When a victim is injured from a car accident, do your spouse and offspring get compensated or do you, the injured victim, get compensated? That's the perspective I carry. But everyone's position is different and you're entitled to believe and desire whatever you want. Consider it to be in bad taste that SOME blacks want to be paid for their ancestors suffering. But what about the ones who don't feel that way? If you hate black people for a specific belief system that not every black person feels, why compartmentalize that every black person believes this? Do you really believe no black person disagrees? Where's the logic in that?

You can't be selective in your conclusion? Is it too much effort to sift through differing opinions? Obviously. And that's where his stupidity takes over the stage. Quite a bit of black people have expressed a desire for compensation and many of them live in the U.S. Of course, that isn't to say that Africans around the world can't carry that opinion, too, but this guy just goes on and on about this profiled type of blacks, as if there aren't other types of Africans around the world far beyond the scope of what he can imagine. To him, they all want a hand out, are ghetto, and uneducated.There are Africans in third world countries who have little to nothing to survive on and live self-sufficiently without expecting any assistance. Some of them never leave their home country and know multiple languages. He only knows what he observes and what he chooses to keep his eyes glued to.

After the burdensome process of being offended by his ignorance and callousness, I'm left saddened and in a twisted way morbidly curious of his resilience against open-mindedness. This guy demonstrated unintelligence, but he's actually rather smart, quick-minded, and educated. He can think expansively. If I carried his belief and thought all black people were idiots and saw how many blacks there are, I would've become desperate to find the ones that are intelligent because I don't want to think that they're all horrible. Wouldn't it be better if they were good people?

I'm sure I veered off in a selfishly discombobulated way, but it really makes wonder how people can be okay with being so hateful. It's a conflicting, violent feeling. It's unpleasant and negative. It has adverse effects. Why would you be content in that state of mind?

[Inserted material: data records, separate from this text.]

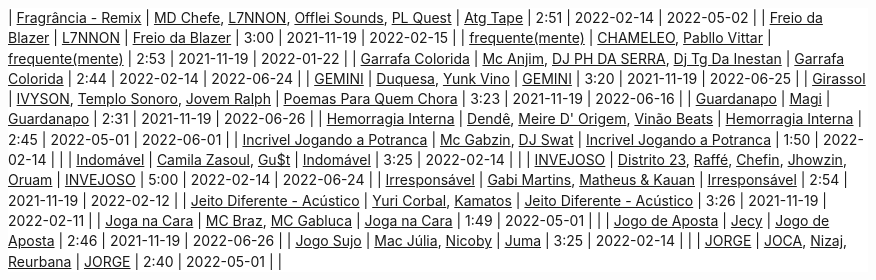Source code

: | [Fragrância \- Remix](https://open.spotify.com/track/76E9YSvgci2hPaNFy3XZu1) | [MD Chefe](https://open.spotify.com/artist/6yZKPB8eRoJesHjtxPxSLs), [L7NNON](https://open.spotify.com/artist/0JjPiLQNgAFaEkwoy56B1C), [Offlei Sounds](https://open.spotify.com/artist/7Kqcr4CkcQHjHiw3aPfFkC), [PL Quest](https://open.spotify.com/artist/6J6U2JAv7LUF0cSQ98gpjM) | [Atg Tape](https://open.spotify.com/album/0YpnBZ9kBPcGzoonbHZFaS) | 2:51 | 2022-02-14 | 2022-05-02 |
| [Freio da Blazer](https://open.spotify.com/track/6m187iACTSAZDYMaV0klqj) | [L7NNON](https://open.spotify.com/artist/0JjPiLQNgAFaEkwoy56B1C) | [Freio da Blazer](https://open.spotify.com/album/7kbClkdK7jjoTIDAJmb1Pb) | 3:00 | 2021-11-19 | 2022-02-15 |
| [frequente\(mente\)](https://open.spotify.com/track/2Wr7dUhp537y5JzKtyqheq) | [CHAMELEO](https://open.spotify.com/artist/2ZteSwWooU45Mec1C2EdA0), [Pabllo Vittar](https://open.spotify.com/artist/6tzRZ39aZlNqlUzQlkuhDV) | [frequente\(mente\)](https://open.spotify.com/album/4mpMTalVK00Ek7pFLiAiir) | 2:53 | 2021-11-19 | 2022-01-22 |
| [Garrafa Colorida](https://open.spotify.com/track/1JtXsY6NZbBhuBq0X8dzgE) | [Mc Anjim](https://open.spotify.com/artist/0DjQFfVxBipTFTXRCwImMP), [DJ PH DA SERRA](https://open.spotify.com/artist/7Dq3oCz43MCuWBRgWTltZI), [Dj Tg Da Inestan](https://open.spotify.com/artist/07hde6KjeHapJ75M3jSfFl) | [Garrafa Colorida](https://open.spotify.com/album/13nFR7PUVvMRC1jx2BgFmC) | 2:44 | 2022-02-14 | 2022-06-24 |
| [GEMINI](https://open.spotify.com/track/1vrkzEsrowxRKGaj4eiMsF) | [Duquesa](https://open.spotify.com/artist/1JlC6XG7lkwT6GzgQB9xOx), [Yunk Vino](https://open.spotify.com/artist/460m2YG30duLCuHwFdiLgX) | [GEMINI](https://open.spotify.com/album/1HnkY3D40gemQBmZ9azWX2) | 3:20 | 2021-11-19 | 2022-06-25 |
| [Girassol](https://open.spotify.com/track/2wSiInqTeGr7wUqEkDFMkx) | [IVYSON](https://open.spotify.com/artist/4oZ941RuRcTCaWxV8YptJu), [Templo Sonoro](https://open.spotify.com/artist/29E8kI5zXqBnKkwQCi0vhM), [Jovem Ralph](https://open.spotify.com/artist/3BqCREDFLYfJiX8yZrKtrR) | [Poemas Para Quem Chora](https://open.spotify.com/album/23QJGTonbpj8pSv8aTRH4h) | 3:23 | 2021-11-19 | 2022-06-16 |
| [Guardanapo](https://open.spotify.com/track/2E5k25zIQN8qfzRyqINXI8) | [Magi](https://open.spotify.com/artist/1wO4Q3O7ljz4tGRAVZVQXy) | [Guardanapo](https://open.spotify.com/album/16eso9PSGCsxV6CKxVJuxa) | 2:31 | 2021-11-19 | 2022-06-26 |
| [Hemorragia Interna](https://open.spotify.com/track/7gqW8qNovNWU6FhgC4o2Wb) | [Dendê](https://open.spotify.com/artist/306dURz1s90QIIZaVusODl), [Meire D' Origem](https://open.spotify.com/artist/3osVa8ApiX4HGAQx9K8A1E), [Vinão Beats](https://open.spotify.com/artist/6z3MdWWG4r2vJivLpHV9WH) | [Hemorragia Interna](https://open.spotify.com/album/6tKsJWAPbnZbY6uoM442xO) | 2:45 | 2022-05-01 | 2022-06-01 |
| [Incrivel Jogando a Potranca](https://open.spotify.com/track/1Kplq3MbmYv11tcud2ftHp) | [Mc Gabzin](https://open.spotify.com/artist/5RmXJq0g7MNmgtxXLGbd6K), [DJ Swat](https://open.spotify.com/artist/3JrsRa8z1Pngkkf4pDrokD) | [Incrivel Jogando a Potranca](https://open.spotify.com/album/5obmsxidcvFcoY8caNUwQ5) | 1:50 | 2022-02-14 |  |
| [Indomável](https://open.spotify.com/track/1WUug54diI8RYJP0UoKdw5) | [Camila Zasoul](https://open.spotify.com/artist/48L62vfIzemLRdkT35IeqH), [Gu$t](https://open.spotify.com/artist/72JiWyKG5MY6JfrRliaD7p) | [Indomável](https://open.spotify.com/album/4vS8bptdH3tsUaqhaXas1Z) | 3:25 | 2022-02-14 |  |
| [INVEJOSO](https://open.spotify.com/track/1yecpnQJ3PL2BtOt8Eon6O) | [Distrito 23](https://open.spotify.com/artist/5itNRAG8DPcD6Yrm1rFPLv), [Raffé](https://open.spotify.com/artist/0BMccF4OSgl180EzdVFY9m), [Chefin](https://open.spotify.com/artist/68PYmgkbRP1qZnEWOry7sB), [Jhowzin](https://open.spotify.com/artist/5l8uNQWdIozojTbL2tzBa7), [Oruam](https://open.spotify.com/artist/4yGgbQJMq9orWypwqtdzYT) | [INVEJOSO](https://open.spotify.com/album/3EiBO5SSeSlDGKxLNqBCVy) | 5:00 | 2022-02-14 | 2022-06-24 |
| [Irresponsável](https://open.spotify.com/track/3yP1TLkQlwcyf7wsBHvi9g) | [Gabi Martins](https://open.spotify.com/artist/3bMxoALDz4DJM8pJG0bnvs), [Matheus & Kauan](https://open.spotify.com/artist/2Z0lRIqr997lIUiPtrpKCr) | [Irresponsável](https://open.spotify.com/album/7HIxCaS7FzVJilZbUMlH9Y) | 2:54 | 2021-11-19 | 2022-02-12 |
| [Jeito Diferente \- Acústico](https://open.spotify.com/track/0O5JuNqZeOJ2jeDVHA9Vr3) | [Yuri Corbal](https://open.spotify.com/artist/5E6mvHSxFAjNBveyskWTjy), [Kamatos](https://open.spotify.com/artist/3aANIxbg5GNj2aGxxpg4Mr) | [Jeito Diferente \- Acústico](https://open.spotify.com/album/5Vthk2BIlfndHneMQqGZT3) | 3:26 | 2021-11-19 | 2022-02-11 |
| [Joga na Cara](https://open.spotify.com/track/1gKXrwKn5ub6wyefqMsnZp) | [MC Braz](https://open.spotify.com/artist/7htxZTR76qcXYJylEmkLiJ), [MC Gabluca](https://open.spotify.com/artist/3t79G9FgRevO8CGsP9B6I8) | [Joga na Cara](https://open.spotify.com/album/6wAmvT3thzRT1weMOvVABC) | 1:49 | 2022-05-01 |  |
| [Jogo de Aposta](https://open.spotify.com/track/3dGZE3ALCdLynbwJQ05fKy) | [Jecy](https://open.spotify.com/artist/10RqlMm59EFKFeUc9LA1Uv) | [Jogo de Aposta](https://open.spotify.com/album/5ZPL8STC4NCBb7ms7vyJL0) | 2:46 | 2021-11-19 | 2022-06-26 |
| [Jogo Sujo](https://open.spotify.com/track/4dr0AjgSS9kfTD9U8bfOnF) | [Mac Júlia](https://open.spotify.com/artist/0xXEI1dXDaCOmkIPNYtPWF), [Nicoby](https://open.spotify.com/artist/1Xd91UbkKjjg6Bk8vvlW9C) | [Juma](https://open.spotify.com/album/7f2UOJiCm4KvJfdjXANSBW) | 3:25 | 2022-02-14 |  |
| [JORGE](https://open.spotify.com/track/1SD1ErhRaUdk8k3ey136Lw) | [JOCA](https://open.spotify.com/artist/45SdbfTDVazlg3Ehph9UlT), [Nizaj](https://open.spotify.com/artist/7IXv2H8Fc8joM1IuPXlJgr), [Reurbana](https://open.spotify.com/artist/7t4IDmfgY82S8VQ6lAhlev) | [JORGE](https://open.spotify.com/album/4kkHhfWEzrVRItoPNP4Hg0) | 2:40 | 2022-05-01 |  |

This actually means more to me than I'm willing to express. I don't feel that my black friends need to be defended for their beauty, maturity, success, intelligence, creativity, and all the other amazing qualities they possess because to me this isn't an argument I feel I have to win. This is just me processing all of this. But it was hurtful to me and not because I grew up in San Francisco and we're unbelievably tolerant or that so many of my friends are black, along with every other race you can think of. More importantly, my mother's white and my brother's white and black. They saved me when they adopted me. For anyone to hate them without knowing them is more of a loss for you than it ever will be for them. But it still stings.

Wednesday, March 2, 2011

Everything is Going to be Okay

*This is an old entry I forgot to post.

When you feel beaten and unwanted, it's hard to believe that everything's going to be okay. When I saw how pulverized someone is and I hear them say those words, I just thought they said it cuz they needed to believe it, as if telling themselves that made the pain any less severe. Now that I'm going through it, I realized that the sting burns just as sharply no matter what you tell yourself. So what reason would anyone have to lie to themselves? You're already exposed and vulnerable. Lying to yourself won't change any of that. So maybe just maybe it actually is going to, in fact, be okay and that light at the end of the tunnel isn't an illusion. Someday, probably not as soon as I'd like it to be, I'll be a part of that light and everything is going to be okay.